DESCRIPTION OF THE TASK
Please print every one of the rows below word for word, changing nothing.

DATASET EXTRACT Start Marker

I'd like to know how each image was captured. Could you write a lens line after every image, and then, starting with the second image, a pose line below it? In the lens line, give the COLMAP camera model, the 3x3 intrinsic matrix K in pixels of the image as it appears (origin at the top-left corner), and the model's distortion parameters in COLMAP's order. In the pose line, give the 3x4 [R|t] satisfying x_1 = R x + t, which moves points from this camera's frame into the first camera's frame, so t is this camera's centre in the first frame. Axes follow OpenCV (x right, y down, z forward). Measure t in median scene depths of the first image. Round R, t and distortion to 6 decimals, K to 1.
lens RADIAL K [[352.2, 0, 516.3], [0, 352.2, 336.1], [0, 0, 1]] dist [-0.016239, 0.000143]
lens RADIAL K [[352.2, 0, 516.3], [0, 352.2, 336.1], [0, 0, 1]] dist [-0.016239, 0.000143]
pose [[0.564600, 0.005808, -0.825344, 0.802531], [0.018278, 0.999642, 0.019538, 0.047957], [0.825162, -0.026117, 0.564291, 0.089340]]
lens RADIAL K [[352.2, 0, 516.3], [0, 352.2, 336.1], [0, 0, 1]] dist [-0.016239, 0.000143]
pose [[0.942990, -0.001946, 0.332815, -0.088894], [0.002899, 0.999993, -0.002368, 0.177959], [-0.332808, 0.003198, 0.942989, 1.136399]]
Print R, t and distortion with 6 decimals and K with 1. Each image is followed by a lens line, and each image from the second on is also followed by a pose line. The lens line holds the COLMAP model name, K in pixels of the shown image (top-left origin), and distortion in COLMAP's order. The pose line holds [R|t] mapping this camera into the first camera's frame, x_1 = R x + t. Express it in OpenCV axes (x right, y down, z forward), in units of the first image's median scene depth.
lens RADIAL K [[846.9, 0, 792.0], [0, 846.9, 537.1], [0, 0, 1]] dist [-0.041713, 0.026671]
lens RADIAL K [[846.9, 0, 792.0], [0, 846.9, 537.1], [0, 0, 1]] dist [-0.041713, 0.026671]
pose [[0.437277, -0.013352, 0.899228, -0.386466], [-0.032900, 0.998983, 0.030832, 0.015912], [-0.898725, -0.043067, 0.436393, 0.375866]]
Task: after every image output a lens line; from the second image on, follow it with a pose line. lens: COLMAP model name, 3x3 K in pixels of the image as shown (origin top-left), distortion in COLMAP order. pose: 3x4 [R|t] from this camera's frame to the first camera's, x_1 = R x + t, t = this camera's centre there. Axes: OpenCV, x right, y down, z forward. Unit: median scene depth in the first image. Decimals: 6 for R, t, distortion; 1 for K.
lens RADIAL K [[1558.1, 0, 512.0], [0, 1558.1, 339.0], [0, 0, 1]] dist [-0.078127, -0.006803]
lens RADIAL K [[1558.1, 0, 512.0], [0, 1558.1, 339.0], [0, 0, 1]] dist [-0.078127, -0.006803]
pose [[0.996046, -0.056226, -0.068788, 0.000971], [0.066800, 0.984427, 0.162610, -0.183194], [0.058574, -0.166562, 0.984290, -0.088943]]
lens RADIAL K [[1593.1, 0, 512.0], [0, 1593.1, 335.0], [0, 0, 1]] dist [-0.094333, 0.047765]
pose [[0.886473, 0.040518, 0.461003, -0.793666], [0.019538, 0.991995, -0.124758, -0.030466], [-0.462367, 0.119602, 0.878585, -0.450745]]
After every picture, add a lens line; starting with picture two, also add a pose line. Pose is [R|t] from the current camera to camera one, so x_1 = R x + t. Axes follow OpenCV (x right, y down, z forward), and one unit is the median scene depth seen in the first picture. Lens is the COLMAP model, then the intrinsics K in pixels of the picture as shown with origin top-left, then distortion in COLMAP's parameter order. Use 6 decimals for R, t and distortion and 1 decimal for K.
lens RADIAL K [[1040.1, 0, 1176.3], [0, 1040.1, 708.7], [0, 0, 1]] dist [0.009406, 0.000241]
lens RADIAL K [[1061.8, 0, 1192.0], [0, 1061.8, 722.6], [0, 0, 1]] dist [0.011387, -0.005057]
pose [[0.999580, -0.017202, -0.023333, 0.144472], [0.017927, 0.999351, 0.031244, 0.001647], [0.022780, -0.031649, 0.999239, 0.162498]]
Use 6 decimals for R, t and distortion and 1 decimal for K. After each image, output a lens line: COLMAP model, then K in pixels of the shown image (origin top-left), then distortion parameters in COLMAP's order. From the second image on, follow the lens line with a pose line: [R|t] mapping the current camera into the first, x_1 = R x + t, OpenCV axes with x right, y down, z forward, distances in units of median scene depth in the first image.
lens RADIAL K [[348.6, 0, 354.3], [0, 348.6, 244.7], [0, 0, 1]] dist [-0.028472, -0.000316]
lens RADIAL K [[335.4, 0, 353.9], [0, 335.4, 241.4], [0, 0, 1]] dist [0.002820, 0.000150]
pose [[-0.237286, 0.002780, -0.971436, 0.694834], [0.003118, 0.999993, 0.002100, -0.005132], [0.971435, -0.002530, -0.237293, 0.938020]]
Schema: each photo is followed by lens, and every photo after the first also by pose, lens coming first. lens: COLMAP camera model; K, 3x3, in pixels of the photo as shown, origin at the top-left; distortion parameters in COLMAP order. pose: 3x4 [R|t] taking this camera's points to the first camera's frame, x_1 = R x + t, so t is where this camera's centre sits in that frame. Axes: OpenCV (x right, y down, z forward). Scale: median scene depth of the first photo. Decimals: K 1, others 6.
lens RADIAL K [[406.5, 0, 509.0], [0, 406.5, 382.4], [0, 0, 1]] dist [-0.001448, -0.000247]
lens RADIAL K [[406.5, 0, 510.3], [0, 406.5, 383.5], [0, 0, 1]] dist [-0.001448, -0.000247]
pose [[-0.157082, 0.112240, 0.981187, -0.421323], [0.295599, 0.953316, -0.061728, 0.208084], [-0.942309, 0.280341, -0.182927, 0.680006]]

DATASET EXTRACT End Marker

OUTPUT OF THE EXERCISE
I'd like to know how each image was captured. Could you write a lens line after every image, and then, starting with the second image, a pose line below it? In the lens line, give the COLMAP camera model, the 3x3 intrinsic matrix K in pixels of the image as it appears (origin at the top-left corner), and the model's distortion parameters in COLMAP's order. In the pose line, give the 3x4 [R|t] satisfying x_1 = R x + t, which moves points from this camera's frame into the first camera's frame, so t is this camera's centre in the first frame. Axes follow OpenCV (x right, y down, z forward). Measure t in median scene depths of the first image. Round R, t and distortion to 6 decimals, K to 1.
lens RADIAL K [[352.2, 0, 516.3], [0, 352.2, 336.1], [0, 0, 1]] dist [-0.016239, 0.000143]
lens RADIAL K [[352.2, 0, 516.3], [0, 352.2, 336.1], [0, 0, 1]] dist [-0.016239, 0.000143]
pose [[0.564600, 0.005808, -0.825344, 0.802531], [0.018278, 0.999642, 0.019538, 0.047957], [0.825162, -0.026117, 0.564291, 0.089340]]
lens RADIAL K [[352.2, 0, 516.3], [0, 352.2, 336.1], [0, 0, 1]] dist [-0.016239, 0.000143]
pose [[0.942990, -0.001946, 0.332815, -0.088894], [0.002899, 0.999993, -0.002368, 0.177959], [-0.332808, 0.003198, 0.942989, 1.136399]]
Print R, t and distortion with 6 decimals and K with 1. Each image is followed by a lens line, and each image from the second on is also followed by a pose line. The lens line holds the COLMAP model name, K in pixels of the shown image (top-left origin), and distortion in COLMAP's order. The pose line holds [R|t] mapping this camera into the first camera's frame, x_1 = R x + t. Express it in OpenCV axes (x right, y down, z forward), in units of the first image's median scene depth.
lens RADIAL K [[846.9, 0, 792.0], [0, 846.9, 537.1], [0, 0, 1]] dist [-0.041713, 0.026671]
lens RADIAL K [[846.9, 0, 792.0], [0, 846.9, 537.1], [0, 0, 1]] dist [-0.041713, 0.026671]
pose [[0.437277, -0.013352, 0.899228, -0.386466], [-0.032900, 0.998983, 0.030832, 0.015912], [-0.898725, -0.043067, 0.436393, 0.375866]]
Task: after every image output a lens line; from the second image on, follow it with a pose line. lens: COLMAP model name, 3x3 K in pixels of the image as shown (origin top-left), distortion in COLMAP order. pose: 3x4 [R|t] from this camera's frame to the first camera's, x_1 = R x + t, t = this camera's centre there. Axes: OpenCV, x right, y down, z forward. Unit: median scene depth in the first image. Decimals: 6 for R, t, distortion; 1 for K.
lens RADIAL K [[1558.1, 0, 512.0], [0, 1558.1, 339.0], [0, 0, 1]] dist [-0.078127, -0.006803]
lens RADIAL K [[1558.1, 0, 512.0], [0, 1558.1, 339.0], [0, 0, 1]] dist [-0.078127, -0.006803]
pose [[0.996046, -0.056226, -0.068788, 0.000971], [0.066800, 0.984427, 0.162610, -0.183194], [0.058574, -0.166562, 0.984290, -0.088943]]
lens RADIAL K [[1593.1, 0, 512.0], [0, 1593.1, 335.0], [0, 0, 1]] dist [-0.094333, 0.047765]
pose [[0.886473, 0.040518, 0.461003, -0.793666], [0.019538, 0.991995, -0.124758, -0.030466], [-0.462367, 0.119602, 0.878585, -0.450745]]
After every picture, add a lens line; starting with picture two, also add a pose line. Pose is [R|t] from the current camera to camera one, so x_1 = R x + t. Axes follow OpenCV (x right, y down, z forward), and one unit is the median scene depth seen in the first picture. Lens is the COLMAP model, then the intrinsics K in pixels of the picture as shown with origin top-left, then distortion in COLMAP's parameter order. Use 6 decimals for R, t and distortion and 1 decimal for K.
lens RADIAL K [[1040.1, 0, 1176.3], [0, 1040.1, 708.7], [0, 0, 1]] dist [0.009406, 0.000241]
lens RADIAL K [[1061.8, 0, 1192.0], [0, 1061.8, 722.6], [0, 0, 1]] dist [0.011387, -0.005057]
pose [[0.999580, -0.017202, -0.023333, 0.144472], [0.017927, 0.999351, 0.031244, 0.001647], [0.022780, -0.031649, 0.999239, 0.162498]]
Use 6 decimals for R, t and distortion and 1 decimal for K. After each image, output a lens line: COLMAP model, then K in pixels of the shown image (origin top-left), then distortion parameters in COLMAP's order. From the second image on, follow the lens line with a pose line: [R|t] mapping the current camera into the first, x_1 = R x + t, OpenCV axes with x right, y down, z forward, distances in units of median scene depth in the first image.
lens RADIAL K [[348.6, 0, 354.3], [0, 348.6, 244.7], [0, 0, 1]] dist [-0.028472, -0.000316]
lens RADIAL K [[335.4, 0, 353.9], [0, 335.4, 241.4], [0, 0, 1]] dist [0.002820, 0.000150]
pose [[-0.237286, 0.002780, -0.971436, 0.694834], [0.003118, 0.999993, 0.002100, -0.005132], [0.971435, -0.002530, -0.237293, 0.938020]]
Schema: each photo is followed by lens, and every photo after the first also by pose, lens coming first. lens: COLMAP camera model; K, 3x3, in pixels of the photo as shown, origin at the top-left; distortion parameters in COLMAP order. pose: 3x4 [R|t] taking this camera's points to the first camera's frame, x_1 = R x + t, so t is where this camera's centre sits in that frame. Axes: OpenCV (x right, y down, z forward). Scale: median scene depth of the first photo. Decimals: K 1, others 6.
lens RADIAL K [[406.5, 0, 509.0], [0, 406.5, 382.4], [0, 0, 1]] dist [-0.001448, -0.000247]
lens RADIAL K [[406.5, 0, 510.3], [0, 406.5, 383.5], [0, 0, 1]] dist [-0.001448, -0.000247]
pose [[-0.157082, 0.112240, 0.981187, -0.421323], [0.295599, 0.953316, -0.061728, 0.208084], [-0.942309, 0.280341, -0.182927, 0.680006]]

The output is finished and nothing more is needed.